→ EXERCISE GOAL: Going down the data below, set down exactly the line with "the code below." and each line after it through the line with "to the state of the bloc."; no other lines.
INPUT DATA Block Start
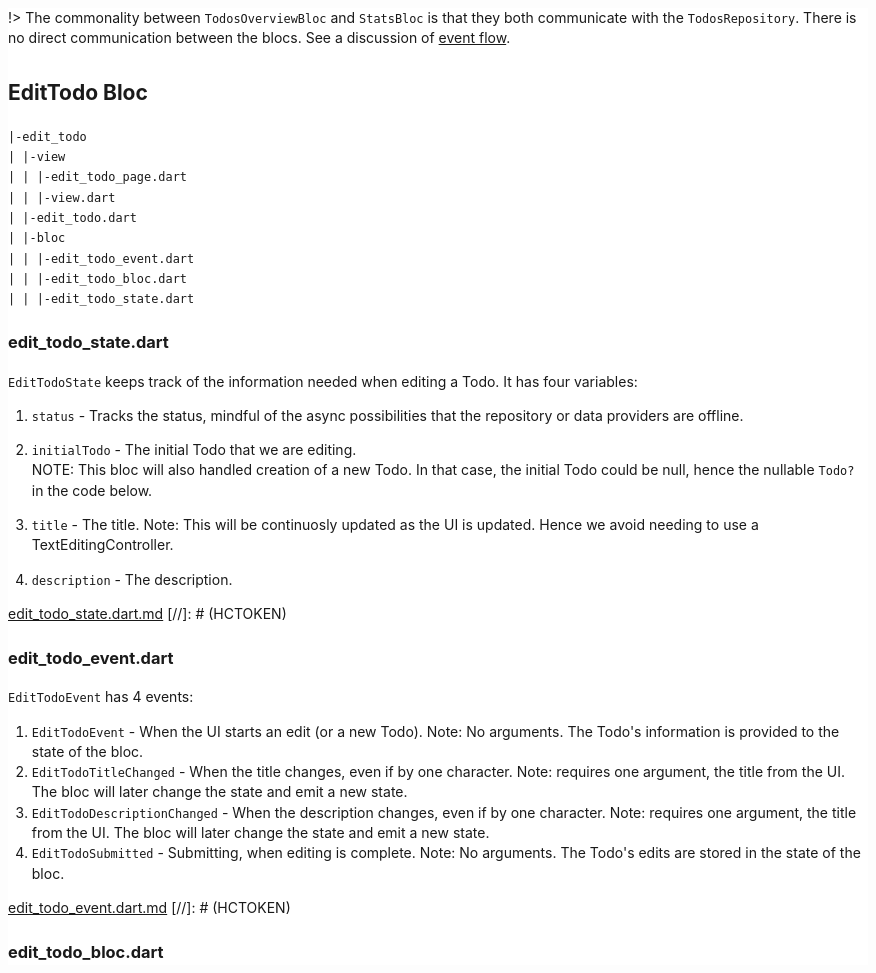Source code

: !> The commonality between `TodosOverviewBloc` and `StatsBloc` is that they both communicate with the `TodosRepository`. There is no direct communication between the blocs. See a discussion of [event flow](#commentary-event-flow).


## EditTodo Bloc

```shell
|-edit_todo
| |-view
| | |-edit_todo_page.dart
| | |-view.dart
| |-edit_todo.dart
| |-bloc
| | |-edit_todo_event.dart
| | |-edit_todo_bloc.dart
| | |-edit_todo_state.dart
```

### edit_todo_state.dart

`EditTodoState` keeps track of the information needed when editing a Todo. It has four variables:
1. `status` - Tracks the status, mindful of the async possibilities that the repository or data providers are offline.
2. `initialTodo` - The initial Todo that we are editing.  <br> NOTE: This bloc will also handled creation of a new Todo. In that case, the initial Todo could be null, hence the nullable `Todo?` in the code below.   

3. `title` - The title. Note: This will be continuosly updated as the UI is updated. Hence we avoid needing to use a TextEditingController.
4. `description` - The description.

[edit_todo_state.dart.md](_snippets/flutter_todos_tutorial/lib/edit_todo_state.dart.md ':include') [//]: # (HCTOKEN)

### edit_todo_event.dart

`EditTodoEvent` has 4 events:
1. `EditTodoEvent` - When the UI starts an edit (or a new Todo). Note: No arguments. The Todo's information is provided to the state of the bloc.
2. `EditTodoTitleChanged` - When the title changes, even if by one character. Note: requires one argument, the title from the UI. The bloc will later change the state and emit a new state.
3. `EditTodoDescriptionChanged` - When the description changes, even if by one character. Note: requires one argument, the title from the UI. The bloc will later change the state and emit a new state.
4. `EditTodoSubmitted` - Submitting, when editing is complete. Note: No arguments. The Todo's edits are stored in the state of the bloc.


[edit_todo_event.dart.md](_snippets/flutter_todos_tutorial/lib/edit_todo_event.dart.md ':include') [//]: # (HCTOKEN)

### edit_todo_bloc.dart


[comment]: <> (> ZTODO: Is below still true? I think so, but I don't know the history of this.)
[comment]: <> (> **Note:** We're overriding some dependencies because we're going to be reusing them from [Brian Egan's Flutter Architecture Samples]&#40;https://github.com/brianegan/flutter_architecture_samples&#41;.)
[comment]: <> (ZZZZZ)
[comment]: <> (## Localization)
[comment]: <> (ZTODO: Consider moving this to the end.)
[comment]: <> (One last concept that we will touch on before going into the application itself is localization. Create `localization.dart` and we'll create the foundation for multi-language support.)
[comment]: <> ([localization.dart]&#40;_snippets/flutter_todos_tutorial/localization.dart.md ZZZinclude&#41;)
[comment]: <> (We can now import and provide our `FlutterBlocLocalizationsDelegate` to our `MaterialApp` &#40;later in this tutorial&#41;.)
[comment]: <> (For more information on localization check out the [official flutter docs]&#40;https://flutter.dev/docs/development/accessibility-and-localization/internationalization&#41;.)
[comment]: <> (## Miscellaneous)
[comment]: <> (Themes File)
[comment]: <> (## Putting it all together)
[comment]: <> (Let's create `main.dart` and our `TodosApp` widget. We need to create a `main` function and run our `TodosApp`.)
[comment]: <> (### main.dart)
[comment]: <> ([main.dart]&#40;_snippets/flutter_todos_tutorial/main1.dart.md ZZZinclude&#41;)
[comment]: <> (> **Note:** We are setting our observer to the `SimpleBlocObserver` we created earlier so that we can hook into all transitions and errors.)
[comment]: <> (> **Note:** We are also wrapping our `TodosApp` widget in a `BlocProvider` which manages initializing, closing, and providing the `TodosBloc` to our entire widget tree from [flutter_bloc]&#40;https://pub.dev/packages/flutter_bloc&#41;. We immediately add the `TodosLoadSuccess` event in order to request the latest Todos.)
[comment]: <> (Next, let's implement our `TodosApp` widget.)
[comment]: <> (### app.dart)
[comment]: <> ([appZZZ.dart]&#40;_snippets/flutter_todos_tutorial/todos_app.dart.md ZZZinclude&#41;)
[comment]: <> (Our `TodosApp` is a `StatelessWidget` which accesses the provided `TodosBloc` via the `BuildContext`.)
[comment]: <> (The `TodosApp` has two routes:)
[comment]: <> (- `Home` - which renders a `HomeScreen`)
[comment]: <> (- `TodoAdded` - which renders a `AddEditScreen` with `isEditing` set to `false`.)
[comment]: <> (The `TodosApp` also makes the `TabBloc`, `FilteredTodosBloc`, and `StatsBloc` available to the widgets in its subtree by using the `MultiBlocProvider` widget from [flutter_bloc]&#40;https://pub.dev/packages/flutter_bloc&#41;.)
[comment]: <> ([multi_bloc_provider.dart]&#40;_snippets/flutter_todos_tutorial/multi_bloc_provider.dart.md ZZZinclude&#41;)
[comment]: <> (is equivalent to writing)
[comment]: <> ([nested_bloc_providers.dart]&#40;_snippets/flutter_todos_tutorial/nested_bloc_providers.dart.md ZZZinclude&#41;)
[comment]: <> (You can see how using `MultiBlocProvider` helps reduce the levels of nesting and makes the code easier to read and maintain.)
[comment]: <> (The entire `main.dart` should look like this:)
[comment]: <> ([main.dart]&#40;_snippets/flutter_todos_tutorial/main2.dart.md ZZZinclude&#41;)
[comment]: <> (That’s all there is to it! We’ve now successfully implemented a todos app in flutter using the [bloc]&#40;https://pub.dev/packages/bloc&#41; and [flutter_bloc]&#40;https://pub.dev/packages/flutter_bloc&#41; packages and we’ve successfully separated our presentation layer from our business logic.)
INPUT DATA Block End
→ ANSWER TO THIS PROBLEM:
2. `initialTodo` - The initial Todo that we are editing.  <br> NOTE: This bloc will also handled creation of a new Todo. In that case, the initial Todo could be null, hence the nullable `Todo?` in the code below.   

3. `title` - The title. Note: This will be continuosly updated as the UI is updated. Hence we avoid needing to use a TextEditingController.
4. `description` - The description.

[edit_todo_state.dart.md](_snippets/flutter_todos_tutorial/lib/edit_todo_state.dart.md ':include') [//]: # (HCTOKEN)

### edit_todo_event.dart

`EditTodoEvent` has 4 events:
1. `EditTodoEvent` - When the UI starts an edit (or a new Todo). Note: No arguments. The Todo's information is provided to the state of the bloc.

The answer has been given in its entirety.